Records provided:
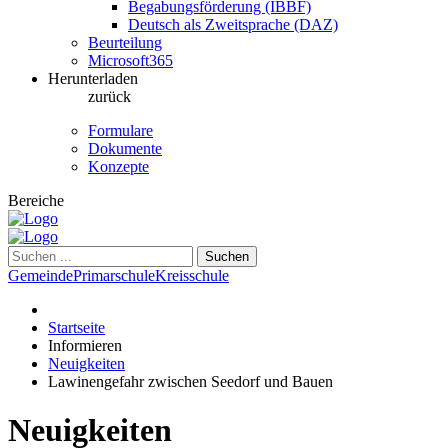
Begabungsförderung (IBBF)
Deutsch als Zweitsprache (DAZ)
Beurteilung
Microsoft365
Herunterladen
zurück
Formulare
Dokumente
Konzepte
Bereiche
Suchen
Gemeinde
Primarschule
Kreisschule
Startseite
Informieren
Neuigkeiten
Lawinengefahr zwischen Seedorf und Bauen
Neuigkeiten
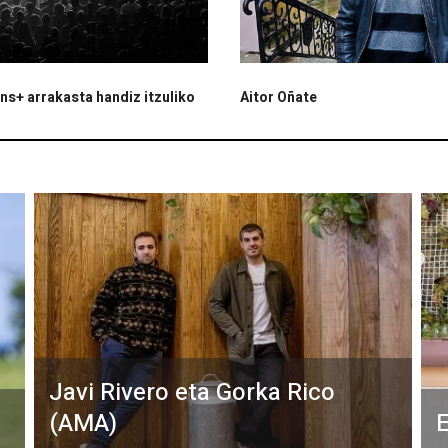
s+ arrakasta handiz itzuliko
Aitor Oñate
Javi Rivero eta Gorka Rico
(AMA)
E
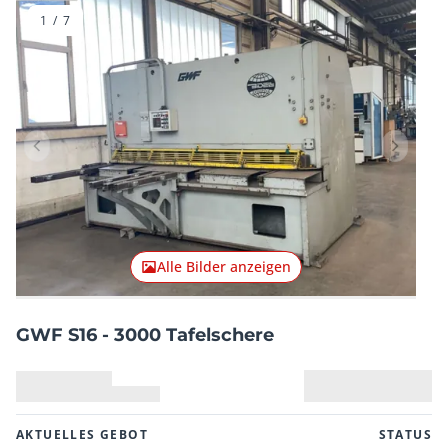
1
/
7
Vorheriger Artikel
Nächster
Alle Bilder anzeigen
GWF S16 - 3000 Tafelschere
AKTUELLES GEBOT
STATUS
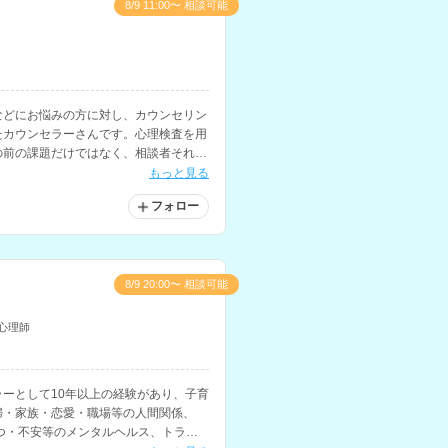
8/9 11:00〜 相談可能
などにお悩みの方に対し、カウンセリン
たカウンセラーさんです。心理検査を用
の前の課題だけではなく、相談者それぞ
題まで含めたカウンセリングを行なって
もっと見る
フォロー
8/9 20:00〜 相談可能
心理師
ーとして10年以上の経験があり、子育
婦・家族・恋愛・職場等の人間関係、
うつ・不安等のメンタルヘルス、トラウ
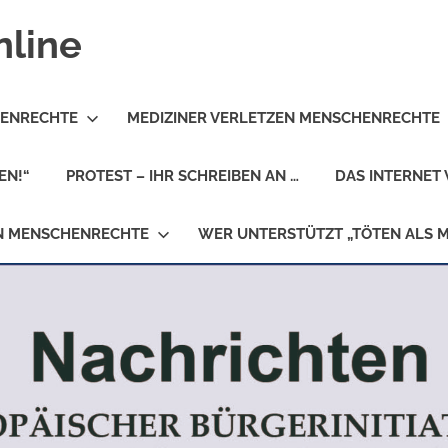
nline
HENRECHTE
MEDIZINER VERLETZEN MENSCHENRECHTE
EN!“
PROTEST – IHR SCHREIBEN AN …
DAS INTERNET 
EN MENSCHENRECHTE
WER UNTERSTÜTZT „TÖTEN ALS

Exercise objective:
Could you please write out exactly the lines from the start of the entries above through the line that holds "の前の課題だけではなく、相談者それぞ", both included, with no pictures?

Answer for this exercise:
Begabungsförderung (IBBF)
Deutsch als Zweitsprache (DAZ)
Beurteilung
Microsoft365
Herunterladen
zurück
Formulare
Dokumente
Konzepte
Bereiche
Suchen
Gemeinde
Primarschule
Kreisschule
Startseite
Informieren
Neuigkeiten
Lawinengefahr zwischen Seedorf und Bauen
Neuigkeiten
s+ arrakasta handiz itzuliko
Aitor Oñate
Javi Rivero eta Gorka Rico
(AMA)
E
1
/
7
Vorheriger Artikel
Nächster
Alle Bilder anzeigen
GWF S16 - 3000 Tafelschere
AKTUELLES GEBOT
STATUS
8/9 11:00〜 相談可能
などにお悩みの方に対し、カウンセリン
たカウンセラーさんです。心理検査を用
の前の課題だけではなく、相談者それぞ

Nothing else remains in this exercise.